▸ **Task brief**: Write out exactly the lines from the one containing "-248,15 +247,16 @@" through the last line of the records below, including both.

▸ **Data supplied**:
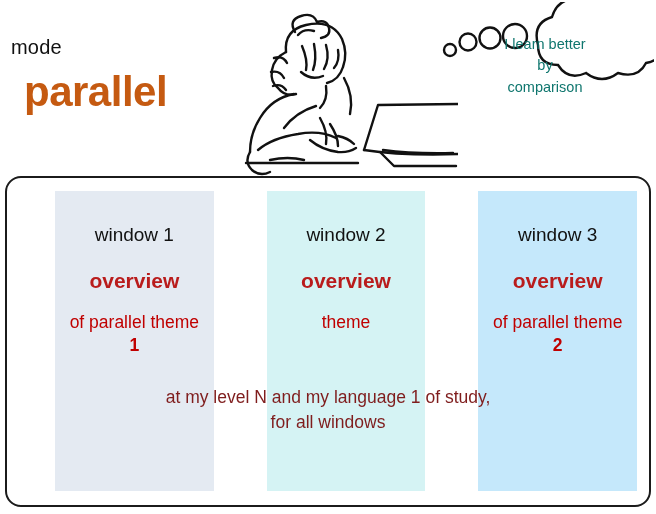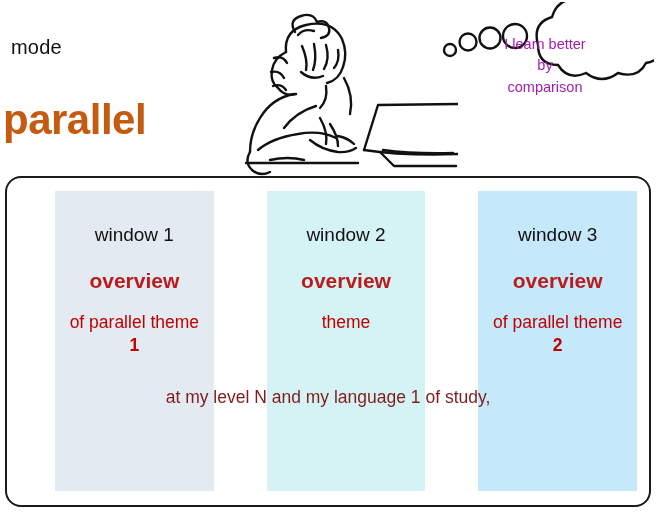--- a/index.html
+++ b/index.html
@@ -21,27 +21,26 @@
   .mode-label {
     position: absolute;
     left: 11px;
     top: 36px;
     font-size: 20px;
     color: #111111;
     letter-spacing: 0.2px;
   }
   .mode-value {
     position: absolute;
-    left: 3px;
+    left: 24px;
     top: 68px;
     font-size: 42px;
     font-weight: bold;
     color: #c55a11;
     letter-spacing: -0.5px;
-    margin-top: 28px;
   }
 
   
   .illustration {
     position: absolute;
     left: 198px;
     top: 0px;
     width: 260px;
     height: 178px;
   }
@@ -52,21 +51,21 @@
     width: 216px;
     height: 120px;
   }
   .bubble-text {
     position: absolute;
     left: 456px;
     top: 34px;
     width: 178px;
     text-align: center;
     font-size: 14.5px;
-    color: #a21caf;
+    color: #0f766e;
     line-height: 1.47;
   }
 
   
   .panel-frame {
     position: absolute;
     left: 5px;
     top: 176px;
     width: 646px;
     height: 331px;
@@ -248,15 +247,16 @@
       <div class="win-sub">
         <span>of parallel theme</span>
         <span class="num">2</span>
       </div>
     </div>
 
   </div>
 
   <div class="caption">
     <div>at my level N and my language 1 of study,</div>
+    <div>for all windows</div>
   </div>
 
 </div>
 
 </body></html>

▸ **Exercise result**:
@@ -248,15 +247,16 @@
       <div class="win-sub">
         <span>of parallel theme</span>
         <span class="num">2</span>
       </div>
     </div>
 
   </div>
 
   <div class="caption">
     <div>at my level N and my language 1 of study,</div>
+    <div>for all windows</div>
   </div>
 
 </div>
 
 </body></html>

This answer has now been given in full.